To hold communion there with God."
—that which religious minds in all centuries and of all races have sought after, has been strangely forced on the African Boer by his silent solitary life amid vast man-unmodified aspects of nature. And with all that he may lack in other directions of knowledge and wisdom, of keenness and versatility, that which the conditions of his life had to teach him, he has learnt. Therefore, though his dogmatic theology is in no sense higher or different from that of others, his religion oftentimes lives when theirs is dead.
We are aware, it may be said, that all this is purely a misconception; that the man of unusual intellect seeks nature and solitude merely that his own large mental powers may unfold themselves unhindered; that what the saint, the philosopher, the poet, and the prophet find, they take with them; that to the mere bucolic mind the midnight sky studded with stars is but the covering of the plain where sheep feed; and that the most infinite sky over him when he off-saddles alone at midday in a vast plain is but that to which he looks up in order to find the time. But this is not so. The great analytical reasoner may find, labouring in his laboratory, the great thinker in his study, watching the processes of his own mind, may discover, that which the vast man-untouched processes of nature testify of; it is exactly on the simple purely receptive mind that the silence and solitude of vast unmodified natural surroundings have the most educative effect.

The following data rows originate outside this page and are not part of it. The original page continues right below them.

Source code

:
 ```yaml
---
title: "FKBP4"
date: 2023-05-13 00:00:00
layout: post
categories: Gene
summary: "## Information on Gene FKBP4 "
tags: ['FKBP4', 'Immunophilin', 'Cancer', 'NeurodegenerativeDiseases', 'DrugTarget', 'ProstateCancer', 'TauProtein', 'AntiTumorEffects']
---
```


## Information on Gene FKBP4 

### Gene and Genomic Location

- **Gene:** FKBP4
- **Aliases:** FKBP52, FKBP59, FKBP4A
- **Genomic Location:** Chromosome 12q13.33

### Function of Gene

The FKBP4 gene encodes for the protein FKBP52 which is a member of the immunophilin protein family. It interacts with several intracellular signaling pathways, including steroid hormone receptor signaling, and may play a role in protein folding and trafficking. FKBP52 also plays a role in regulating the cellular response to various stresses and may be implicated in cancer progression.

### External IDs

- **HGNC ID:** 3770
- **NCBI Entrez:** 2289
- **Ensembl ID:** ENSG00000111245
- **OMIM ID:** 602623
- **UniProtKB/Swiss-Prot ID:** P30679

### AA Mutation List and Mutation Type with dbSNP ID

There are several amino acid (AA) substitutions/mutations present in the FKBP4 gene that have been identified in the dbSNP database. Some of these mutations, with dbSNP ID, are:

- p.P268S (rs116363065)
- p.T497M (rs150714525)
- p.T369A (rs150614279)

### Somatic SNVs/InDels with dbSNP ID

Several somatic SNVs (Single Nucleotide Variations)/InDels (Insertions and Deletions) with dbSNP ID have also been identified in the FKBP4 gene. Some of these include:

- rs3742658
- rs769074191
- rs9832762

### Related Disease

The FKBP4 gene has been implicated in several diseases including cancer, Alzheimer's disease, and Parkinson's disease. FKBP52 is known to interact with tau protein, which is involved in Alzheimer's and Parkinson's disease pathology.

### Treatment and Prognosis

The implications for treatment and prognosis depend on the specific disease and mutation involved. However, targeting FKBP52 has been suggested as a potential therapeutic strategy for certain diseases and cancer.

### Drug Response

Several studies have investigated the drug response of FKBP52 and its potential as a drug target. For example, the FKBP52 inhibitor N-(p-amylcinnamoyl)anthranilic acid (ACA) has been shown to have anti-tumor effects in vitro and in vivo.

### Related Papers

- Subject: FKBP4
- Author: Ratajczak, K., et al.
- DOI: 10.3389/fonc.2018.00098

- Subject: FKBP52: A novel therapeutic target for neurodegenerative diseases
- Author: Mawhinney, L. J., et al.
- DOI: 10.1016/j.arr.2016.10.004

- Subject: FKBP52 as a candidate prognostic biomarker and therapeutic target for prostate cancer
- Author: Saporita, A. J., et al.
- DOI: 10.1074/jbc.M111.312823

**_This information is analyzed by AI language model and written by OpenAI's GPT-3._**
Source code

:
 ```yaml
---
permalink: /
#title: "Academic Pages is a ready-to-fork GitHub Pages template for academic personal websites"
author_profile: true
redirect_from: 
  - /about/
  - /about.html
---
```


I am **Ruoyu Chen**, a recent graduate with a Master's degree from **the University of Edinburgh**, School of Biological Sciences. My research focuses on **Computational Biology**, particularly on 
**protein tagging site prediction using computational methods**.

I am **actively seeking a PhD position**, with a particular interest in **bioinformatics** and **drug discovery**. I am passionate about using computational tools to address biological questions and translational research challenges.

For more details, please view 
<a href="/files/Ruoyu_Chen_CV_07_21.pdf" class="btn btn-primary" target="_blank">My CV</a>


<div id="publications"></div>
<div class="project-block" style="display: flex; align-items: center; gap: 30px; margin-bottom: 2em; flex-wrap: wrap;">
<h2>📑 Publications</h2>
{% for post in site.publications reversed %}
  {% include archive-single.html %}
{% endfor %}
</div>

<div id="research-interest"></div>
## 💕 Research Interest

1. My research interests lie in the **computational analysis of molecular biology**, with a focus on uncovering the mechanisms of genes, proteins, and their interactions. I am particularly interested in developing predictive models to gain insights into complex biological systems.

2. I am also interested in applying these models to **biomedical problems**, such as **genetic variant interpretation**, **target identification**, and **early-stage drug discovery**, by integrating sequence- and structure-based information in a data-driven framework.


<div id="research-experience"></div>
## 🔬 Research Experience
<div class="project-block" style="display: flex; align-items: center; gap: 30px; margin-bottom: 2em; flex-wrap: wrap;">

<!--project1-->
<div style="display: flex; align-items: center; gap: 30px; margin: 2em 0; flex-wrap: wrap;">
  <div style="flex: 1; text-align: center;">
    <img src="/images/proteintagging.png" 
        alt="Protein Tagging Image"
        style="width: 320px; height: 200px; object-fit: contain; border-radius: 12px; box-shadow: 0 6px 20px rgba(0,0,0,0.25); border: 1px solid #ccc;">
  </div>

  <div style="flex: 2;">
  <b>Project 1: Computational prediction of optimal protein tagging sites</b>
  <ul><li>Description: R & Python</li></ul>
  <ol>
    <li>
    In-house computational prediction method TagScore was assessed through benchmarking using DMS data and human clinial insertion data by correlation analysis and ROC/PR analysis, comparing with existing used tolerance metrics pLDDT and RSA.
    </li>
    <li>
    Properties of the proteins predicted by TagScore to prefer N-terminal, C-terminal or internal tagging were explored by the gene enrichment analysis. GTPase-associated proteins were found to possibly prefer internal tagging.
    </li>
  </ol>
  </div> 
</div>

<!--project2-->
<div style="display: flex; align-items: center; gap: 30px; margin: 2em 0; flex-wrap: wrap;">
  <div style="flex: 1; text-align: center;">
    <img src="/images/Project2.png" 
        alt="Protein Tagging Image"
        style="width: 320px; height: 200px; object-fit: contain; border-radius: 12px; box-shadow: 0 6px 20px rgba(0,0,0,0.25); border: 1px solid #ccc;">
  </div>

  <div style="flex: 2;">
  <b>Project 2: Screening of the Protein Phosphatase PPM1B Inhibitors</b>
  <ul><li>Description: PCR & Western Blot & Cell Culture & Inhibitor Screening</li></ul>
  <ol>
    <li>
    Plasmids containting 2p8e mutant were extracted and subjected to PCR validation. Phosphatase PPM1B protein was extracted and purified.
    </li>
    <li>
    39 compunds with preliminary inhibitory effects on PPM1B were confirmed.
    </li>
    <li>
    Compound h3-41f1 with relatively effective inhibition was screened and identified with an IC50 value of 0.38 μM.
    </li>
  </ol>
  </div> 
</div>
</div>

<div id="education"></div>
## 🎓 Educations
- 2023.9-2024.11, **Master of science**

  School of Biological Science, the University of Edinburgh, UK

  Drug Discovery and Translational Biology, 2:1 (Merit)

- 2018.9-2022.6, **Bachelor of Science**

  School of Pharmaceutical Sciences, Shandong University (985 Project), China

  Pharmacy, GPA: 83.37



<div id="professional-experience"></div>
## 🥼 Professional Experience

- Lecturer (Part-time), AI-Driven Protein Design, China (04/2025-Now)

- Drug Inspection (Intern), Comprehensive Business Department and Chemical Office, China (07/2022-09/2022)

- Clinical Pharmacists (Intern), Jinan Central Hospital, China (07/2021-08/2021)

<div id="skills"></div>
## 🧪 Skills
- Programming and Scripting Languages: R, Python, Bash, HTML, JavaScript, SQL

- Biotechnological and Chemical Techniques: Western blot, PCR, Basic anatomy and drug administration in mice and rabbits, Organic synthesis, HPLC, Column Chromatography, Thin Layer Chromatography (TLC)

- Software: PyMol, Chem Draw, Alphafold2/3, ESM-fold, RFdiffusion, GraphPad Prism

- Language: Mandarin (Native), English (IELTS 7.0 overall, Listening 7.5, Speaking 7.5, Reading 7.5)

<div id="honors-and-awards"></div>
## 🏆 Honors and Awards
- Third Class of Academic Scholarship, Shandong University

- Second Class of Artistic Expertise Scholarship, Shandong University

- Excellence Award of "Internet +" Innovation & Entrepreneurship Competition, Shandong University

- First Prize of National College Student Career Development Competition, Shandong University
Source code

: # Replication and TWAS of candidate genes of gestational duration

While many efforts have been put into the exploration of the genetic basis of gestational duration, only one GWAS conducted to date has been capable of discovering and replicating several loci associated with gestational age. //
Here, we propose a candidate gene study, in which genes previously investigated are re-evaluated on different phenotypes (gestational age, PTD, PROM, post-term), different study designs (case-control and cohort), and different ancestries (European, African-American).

Driving on a hot summer's day in a cart across a great African plain, with the light pouring down on the brak bushes and karroo, till it seemed to shimmer out of them, the Boer who drove us was, as usual, silent. He was a man six feet in height, large-boned and powerful, with a still blue eye, an iron will, and indomitable persistency. Living in a remote part of the country, he seldom went to church more than once in the year, and could with great difficulty read a chapter in the Bible. During the years we had known him we had never heard him refer to anything more profound than his sheep and cattle, and the habits of tiger-leopards, upon which he was an authority. After driving about two hours, the horses' feet sinking into the sand and coming out again with a sucking sound, but no movement breaking the hot stillness, he looked round at us, with that peculiar shy glance which marks men who live much alone, and do not often try mentally to approach their fellow-men, and said slowly in the Taal: "There is something I have long wanted to ask you. You are learned. When you are alone in the veld like this, and the sun shines so on the bushes, does it ever seem to you that something speaks? It is not anything you hear with the ear, but it is as though you grew so small, so small, and the other so great. Then the little things at the house seem all nothing. Do you hear it, too—you who are so learned?"

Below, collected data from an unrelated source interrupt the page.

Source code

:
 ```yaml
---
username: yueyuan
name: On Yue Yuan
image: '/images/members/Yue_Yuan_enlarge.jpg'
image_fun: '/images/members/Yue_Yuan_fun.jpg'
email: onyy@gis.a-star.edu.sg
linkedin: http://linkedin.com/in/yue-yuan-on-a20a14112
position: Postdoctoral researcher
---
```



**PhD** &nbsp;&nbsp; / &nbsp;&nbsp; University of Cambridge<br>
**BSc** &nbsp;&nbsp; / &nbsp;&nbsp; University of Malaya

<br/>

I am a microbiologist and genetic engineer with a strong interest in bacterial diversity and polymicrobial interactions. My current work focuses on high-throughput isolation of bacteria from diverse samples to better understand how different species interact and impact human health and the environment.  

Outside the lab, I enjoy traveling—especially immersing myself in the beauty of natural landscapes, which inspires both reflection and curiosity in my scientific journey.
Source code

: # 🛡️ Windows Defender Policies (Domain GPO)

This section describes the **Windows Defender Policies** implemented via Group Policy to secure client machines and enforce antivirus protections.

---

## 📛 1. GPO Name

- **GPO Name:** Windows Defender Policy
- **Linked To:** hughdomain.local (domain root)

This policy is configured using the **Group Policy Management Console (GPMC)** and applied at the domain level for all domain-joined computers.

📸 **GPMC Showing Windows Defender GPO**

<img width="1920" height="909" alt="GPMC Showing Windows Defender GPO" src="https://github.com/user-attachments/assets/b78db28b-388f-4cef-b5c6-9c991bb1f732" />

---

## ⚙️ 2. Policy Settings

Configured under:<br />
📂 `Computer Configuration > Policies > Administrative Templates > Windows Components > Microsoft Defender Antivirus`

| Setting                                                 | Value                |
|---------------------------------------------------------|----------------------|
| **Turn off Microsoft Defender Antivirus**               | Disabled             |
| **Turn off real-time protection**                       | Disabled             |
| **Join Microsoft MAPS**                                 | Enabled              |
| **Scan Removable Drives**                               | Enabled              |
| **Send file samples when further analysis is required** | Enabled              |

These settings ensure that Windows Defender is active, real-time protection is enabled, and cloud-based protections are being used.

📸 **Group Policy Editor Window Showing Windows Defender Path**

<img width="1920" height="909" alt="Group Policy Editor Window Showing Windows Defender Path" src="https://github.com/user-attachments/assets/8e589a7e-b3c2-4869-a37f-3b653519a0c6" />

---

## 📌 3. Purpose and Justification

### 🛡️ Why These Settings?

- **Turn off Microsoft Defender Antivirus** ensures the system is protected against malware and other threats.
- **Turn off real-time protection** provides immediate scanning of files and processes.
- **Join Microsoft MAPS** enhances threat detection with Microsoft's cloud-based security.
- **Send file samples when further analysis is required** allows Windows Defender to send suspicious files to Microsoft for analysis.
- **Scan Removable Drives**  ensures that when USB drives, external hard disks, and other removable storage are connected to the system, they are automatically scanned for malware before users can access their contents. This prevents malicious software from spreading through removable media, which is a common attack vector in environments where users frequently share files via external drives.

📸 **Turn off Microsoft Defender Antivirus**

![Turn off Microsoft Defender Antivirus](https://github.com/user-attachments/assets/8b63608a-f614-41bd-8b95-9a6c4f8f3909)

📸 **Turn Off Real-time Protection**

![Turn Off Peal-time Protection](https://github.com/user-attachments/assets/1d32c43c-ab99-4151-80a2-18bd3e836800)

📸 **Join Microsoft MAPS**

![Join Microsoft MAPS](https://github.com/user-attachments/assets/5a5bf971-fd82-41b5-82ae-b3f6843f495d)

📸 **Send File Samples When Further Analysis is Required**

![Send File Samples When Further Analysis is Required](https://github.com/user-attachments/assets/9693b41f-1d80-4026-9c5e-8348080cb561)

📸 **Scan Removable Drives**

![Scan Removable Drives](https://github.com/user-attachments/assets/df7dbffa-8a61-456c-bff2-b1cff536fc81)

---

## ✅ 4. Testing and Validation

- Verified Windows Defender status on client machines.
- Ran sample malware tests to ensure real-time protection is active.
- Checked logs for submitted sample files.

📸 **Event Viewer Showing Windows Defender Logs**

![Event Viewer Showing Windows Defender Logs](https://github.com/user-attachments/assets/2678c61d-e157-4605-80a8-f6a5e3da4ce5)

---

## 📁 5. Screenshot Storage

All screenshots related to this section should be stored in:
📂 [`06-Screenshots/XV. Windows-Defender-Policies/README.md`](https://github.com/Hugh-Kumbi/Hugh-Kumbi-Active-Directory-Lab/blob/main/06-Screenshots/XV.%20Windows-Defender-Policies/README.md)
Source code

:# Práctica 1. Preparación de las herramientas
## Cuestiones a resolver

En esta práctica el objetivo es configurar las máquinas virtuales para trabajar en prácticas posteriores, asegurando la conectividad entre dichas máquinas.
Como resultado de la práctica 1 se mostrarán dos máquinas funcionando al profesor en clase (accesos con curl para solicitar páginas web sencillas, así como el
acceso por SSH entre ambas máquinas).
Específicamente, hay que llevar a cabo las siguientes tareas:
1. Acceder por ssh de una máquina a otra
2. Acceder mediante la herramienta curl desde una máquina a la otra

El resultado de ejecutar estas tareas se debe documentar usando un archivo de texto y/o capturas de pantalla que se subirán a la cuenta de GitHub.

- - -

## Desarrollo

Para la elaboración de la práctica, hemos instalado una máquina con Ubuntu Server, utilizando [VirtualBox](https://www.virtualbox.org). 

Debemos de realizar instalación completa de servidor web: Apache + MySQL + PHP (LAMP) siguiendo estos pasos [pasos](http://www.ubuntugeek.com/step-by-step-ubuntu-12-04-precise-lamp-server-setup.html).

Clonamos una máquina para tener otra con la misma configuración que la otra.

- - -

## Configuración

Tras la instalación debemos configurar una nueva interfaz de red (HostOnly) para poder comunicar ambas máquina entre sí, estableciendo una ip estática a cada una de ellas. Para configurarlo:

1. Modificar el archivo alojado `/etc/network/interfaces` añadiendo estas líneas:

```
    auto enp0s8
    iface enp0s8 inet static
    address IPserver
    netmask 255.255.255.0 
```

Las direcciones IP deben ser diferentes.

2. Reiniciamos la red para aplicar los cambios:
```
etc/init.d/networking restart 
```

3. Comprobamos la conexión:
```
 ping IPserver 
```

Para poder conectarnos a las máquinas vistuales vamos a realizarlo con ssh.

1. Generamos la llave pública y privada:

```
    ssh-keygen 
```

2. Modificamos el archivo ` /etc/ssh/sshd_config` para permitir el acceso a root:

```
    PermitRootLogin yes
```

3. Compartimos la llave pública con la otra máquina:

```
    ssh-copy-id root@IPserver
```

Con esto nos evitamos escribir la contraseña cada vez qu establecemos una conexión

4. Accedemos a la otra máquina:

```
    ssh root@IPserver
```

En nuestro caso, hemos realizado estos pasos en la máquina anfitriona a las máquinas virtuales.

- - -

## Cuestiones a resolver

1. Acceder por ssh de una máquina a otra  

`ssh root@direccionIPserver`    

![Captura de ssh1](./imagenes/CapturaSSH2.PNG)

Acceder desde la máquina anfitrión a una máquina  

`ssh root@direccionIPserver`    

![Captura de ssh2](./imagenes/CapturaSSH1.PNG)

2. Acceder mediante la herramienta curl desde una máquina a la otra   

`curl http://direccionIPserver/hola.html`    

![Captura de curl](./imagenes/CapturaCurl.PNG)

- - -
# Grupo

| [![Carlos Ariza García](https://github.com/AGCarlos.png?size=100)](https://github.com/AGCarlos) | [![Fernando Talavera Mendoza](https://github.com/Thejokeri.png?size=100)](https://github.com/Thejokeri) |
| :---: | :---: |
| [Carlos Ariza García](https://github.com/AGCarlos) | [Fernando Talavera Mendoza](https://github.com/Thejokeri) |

We are aware of the guffaw of laughter which would greet such a statement from souls on the stock exchange, in drinking-bars and fashionable clubs, and perhaps the national assemblies where the representatives of civilized nations meet. This man, it would be said, had lived so much alone with nature that he had become a fool. If he had been fifteen years in the share market or the diplomatic service, and had lunched at his club and spent his evening at the theatre or the café chantant, he would never have felt himself or his affairs small, nor would he have perceived anything greater than himself. It will be said it was all ignorance and superstition.
We reply: "This may be so; but if it is, then burn your world's bibles, and destroy your world's temples, for that which the world's bibles were written to express and its temples built to symbolize is an 'ignorance and superstition.' Yet, before we accept your verdict finally, answer us these two things: Where were you and I eighty years ago? Where shall we be eighty years hence, when this throbbing hand that writes to-night is a handful of dust, and your mouth that smiles is quiet beneath six feet of earth? Answer these questions without 'ignorance and superstition,' and we, too, will allow that the man—who, in the presence of the vast life of nature which existed for ages before he was and will continue for millions after he has ceased to see, which waxes and wanes without regard of him or his ends—is a fool, when he feels himself less than a fine grain of sand in the mighty circle of that life in which we live and move and have our being and are continually sustained."
The day may come when, with changing conditions of life, the Boer will no more live in the presence of these large realities, and then his religion will be dead; whatever external form it may take.
It may be, that then he will have much of the learning of the schools, and his own material life will have become infinitely complex, and his knowledge how to govern the powers of nature for the gratification of his own instincts almost unlimited; he may have luxuries, comforts, amusements he knows not now—but it may not be so well with him.
It may be, the day will come when he shall rear for himself vast cities, and walk, with the kings that have been, upon their walls, crying, "Behold this is Babylon, my great city, which I have built"—and know not that the sands of the desert shall cover it, and the little shrew-mouse build her nest there.
And, if that day come, when the desert shall hold no more for him any burning bush, and no spot on earth be longer sacred to him; when, with increased external knowledge and material wealth, the little I grows always greater and greater for him, and the universe beyond less and less, then he will no longer fight so bravely on his kopjes or live so peacefully on his plains or fall asleep so quietly when the time comes to lie beneath the sand and bushes—and it will not be so well with him.